DOCUMENT SECTION:
※ ※ ※
Senator FERGUSON (3:08 PM) —Once again we hear Senator Lundy big on words and very little on substance. I presume this is the same Senator Lundy who is the shadow spokesperson for—what do they call it?


Senator Patterson —IT.


Senator FERGUSON —Yes, IT—new technology and all of those wonderful things that young Australians are now using to educate themselves. This same Senator Lundy supports a 32 per cent tax on much of the educational requirements of young people in Australia. This is the sort of taxation system that Senator Lundy wants to support, one that actually taxes people who want to use all of the latest technology to try to meet their educational requirements.


Senator Lundy —They don't pay tax on services.


Senator FERGUSON —Oh! Senator Lundy lives in the past. She claims to talk about new technology and the wonderful advantages it has for our community and for the young people in our community, yet she is prepared to tax those people to the hilt. What we will have in relation to books is a new tax—a GST—which will not be 10 per cent because, as we all know, there is nothing in any of today's society that will increase in price by 10 per cent once all the ramifications of a goods and services tax are put in place.

Senator Lundy then said she could quantify how much book sales were going to drop by, but she did not mention how much they were going to drop by. She just said that she knows there will be this enormous impact on booksellers and authors in Australia but then never said a thing about how much it would be. That is typical of the Labor Party's attitude to taxation. If you have no policy of your own, all you can do is to try to criticise a government that is trying to put in place a much fairer taxation system for the whole of Australia.

Not once did Senator Lundy mention the extra disposable income people will have in order to purchase books. In all of the arguments that Senator Lundy and the Labor Party have put forward, they have only ever talked about one side of the ledger. They have never talked about the income tax cuts and the increases in compensation for those on welfare and low incomes, or the extra income they are going to have to actually purchase the things that may rise slightly in price as a result of the introduction of a goods and services tax.
※ ※ ※
WHAT NEEDS TO BE DONE: In the Senate debate excerpt, what tax rate does Senator Ferguson say Senator Lundy supports on much of the educational requirements of young people?

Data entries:
※ ※ ※
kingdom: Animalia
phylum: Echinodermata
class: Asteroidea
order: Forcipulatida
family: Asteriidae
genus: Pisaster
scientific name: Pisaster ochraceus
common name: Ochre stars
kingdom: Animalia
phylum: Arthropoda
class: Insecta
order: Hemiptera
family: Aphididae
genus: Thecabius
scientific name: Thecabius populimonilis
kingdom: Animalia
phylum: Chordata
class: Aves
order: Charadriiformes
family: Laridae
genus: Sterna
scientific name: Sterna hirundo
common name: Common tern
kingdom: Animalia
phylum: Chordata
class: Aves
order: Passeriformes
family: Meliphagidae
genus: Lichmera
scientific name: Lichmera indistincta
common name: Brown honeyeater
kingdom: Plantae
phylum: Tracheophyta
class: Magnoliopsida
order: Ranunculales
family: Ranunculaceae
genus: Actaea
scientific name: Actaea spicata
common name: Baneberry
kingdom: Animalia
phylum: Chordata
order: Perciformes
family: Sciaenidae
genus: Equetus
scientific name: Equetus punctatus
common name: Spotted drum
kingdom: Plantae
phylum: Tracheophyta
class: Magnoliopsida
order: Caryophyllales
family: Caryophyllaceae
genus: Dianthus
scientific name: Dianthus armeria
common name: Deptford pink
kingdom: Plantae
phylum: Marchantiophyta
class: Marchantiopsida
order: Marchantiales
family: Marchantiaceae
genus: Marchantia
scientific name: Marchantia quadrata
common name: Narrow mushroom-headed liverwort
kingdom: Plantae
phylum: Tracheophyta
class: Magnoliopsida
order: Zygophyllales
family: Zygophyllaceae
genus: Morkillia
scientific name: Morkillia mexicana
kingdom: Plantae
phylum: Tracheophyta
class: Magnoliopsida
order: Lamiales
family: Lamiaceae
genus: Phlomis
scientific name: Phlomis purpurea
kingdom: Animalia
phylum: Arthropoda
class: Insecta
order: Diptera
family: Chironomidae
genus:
※ ※ ※
COMPLETE OUTPUT: A 32 per cent tax.